If, as seems likely, notions of disease commonness are based on how frequently patients with the disease are encountered without regard to whether they represent new or existing diagnoses, the resulting amalgam of incident and prevalent cases will bias intuitions about what is common, making many diseases appear to be more common than they are. Referral bias and clinicopathological conferences may similarly skew intuitions about disease incidence, since patients with rare diseases are concentrated in these samples compared to unselected patients15,27,28. Indeed, clinicopathological conferences and grand rounds customarily select the rarest diseases for presentation, turning the natural order of disease frequency topsy-turvy28.
Fortunately, commonness need not be based upon intuitions: because of the proliferation of epidemiological cohort data in recent decades, the incidence of most diseases can now be readily found in epidemiological cohort series. Similarly, online resources such as www.uptodate.com commonly report disease incidences under a subsection on epidemiology. Estimates from these sources are not always in agreement, but the problems posed by variability are not as serious as they may seem; precise incidences are not necessary. Worthwhile comparisons can be made based on order of magnitude differences in incidence estimates for different diseases.
For example, Table 1 shows that the incidence of pneumonia is approximately 650 cases per 100,000 persons-years.
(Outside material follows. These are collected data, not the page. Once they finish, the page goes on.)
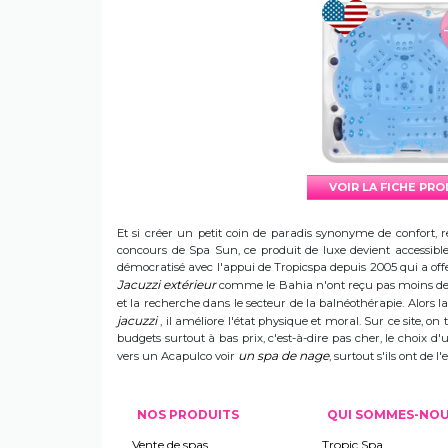
VOIR LA FICHE PR
Et si créer un petit coin de paradis synonyme de confort, r
concours de Spa Sun, ce produit de luxe devient accessible 
démocratisé avec l'appui de Tropicspa depuis 2005 qui a offert
Jacuzzi extérieur
comme le Bahia n'ont reçu pas moins de s
et la recherche dans le secteur de la balnéothérapie. Alors
jacuzzi
, il améliore l'état physique et moral. Sur ce site, on 
budgets surtout à bas prix, c'est-à-dire pas cher, le choix 
un spa de nage
vers un Acapulco voir
, surtout s'ils ont de
NOS PRODUITS
QUI SOMMES-NO
Vente de spas
Tropic Spa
By comparison, that of segmental pulmonary embolism is on the order of 60 per 100,000 person-years. (UpToDate was used as the default source for incidence data for the sake of simplicity and ease of use and to limit the size of the bibliography.) Suppose we were to make a differential diagnosis for dyspnea in a patient presenting to the emergency department before any individuating information about the illness was known that would allow us to differentiate between pneumonia and pulmonary embolism. (A scenario such as this occurs countless times each day as emergency room physicians approach a patient’s room with nothing more than age, gender, and chief complaint recorded by the triage nurse on the intake sheet.) Based on incidence alone, we could say that pneumonia is an order of magnitude more likely than pulmonary embolism; it is more than five orders of magnitude more likely than lymphangiomyomatosis. Indeed, diseases with incidences of less than 1/100,000 person-years are so rare that most clinicians outside of specialized referral centers will diagnose new (incident) cases on average no more than once or twice during their entire career14.